Its move followed the arrest late on Thursday of three managers of the Listvyazhnaya mine, including its director, on suspicion of flouting safety standards.
The local prosecutor's office said on Friday it was carrying out safety checks at other mines across the region and had already opened 28 cases into violations found at six companies. It did not name them.

The mine, located some 3,500 km (2,200 miles) east of Moscow in the Kemerovo region, is owned by SDSUgol, a company that produces 27 million tonnes of coal annually and is part of the privatelyowned Siberian Business Union.
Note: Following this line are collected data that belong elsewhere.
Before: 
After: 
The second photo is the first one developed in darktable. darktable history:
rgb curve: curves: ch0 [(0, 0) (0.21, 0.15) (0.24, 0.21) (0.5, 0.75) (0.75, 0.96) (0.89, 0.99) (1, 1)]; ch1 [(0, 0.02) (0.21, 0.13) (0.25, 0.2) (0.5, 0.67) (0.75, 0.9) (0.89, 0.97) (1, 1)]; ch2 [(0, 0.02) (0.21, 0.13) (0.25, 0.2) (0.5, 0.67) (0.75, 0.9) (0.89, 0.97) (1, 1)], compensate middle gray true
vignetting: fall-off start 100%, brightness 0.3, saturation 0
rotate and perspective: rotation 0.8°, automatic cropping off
The SBU did not reply to a request for comment.

Piyalkina said her husband, who had worked in the mine for 33 years, had recently complained of safety problems.

”Methane was over the limit. My husband came home from work every day and said it wouldn't end well. It was so over the limit that all the sensors were beeping,” she told reporters after visiting the facility on Friday.

”No measures were taken. Here's the result. Just 10 days have gone by and they're all lying in there,” she said.

In a rare snippet of good news, one of the rescuers who had been assumed dead was suddenly found alive on Friday and rushed to hospital where he was put in intensive care, the Emergency Services said.

Emergency workers, who had been forced to halt their rescue efforts on Thursday due to the risk of an explosion, brought the bodies of three miners and three rescuers to the surface on Friday, the regional governor said.

Four other people, including a second rescue worker, were in intensive care, TASS news agency cited doctors as saying. A total of 50 people were in hospital, it said.
The accident was Russia's worst since 2010 when explosions killed 91 people at the Raspadskaya mine in the same region.

In 2007, the region, known informally as Kuzbass, was the site of the worst mining accident since the collapse of the Soviet Union when an explosion at the Ulyanovskaya mine claimed the lives of more than 100 people.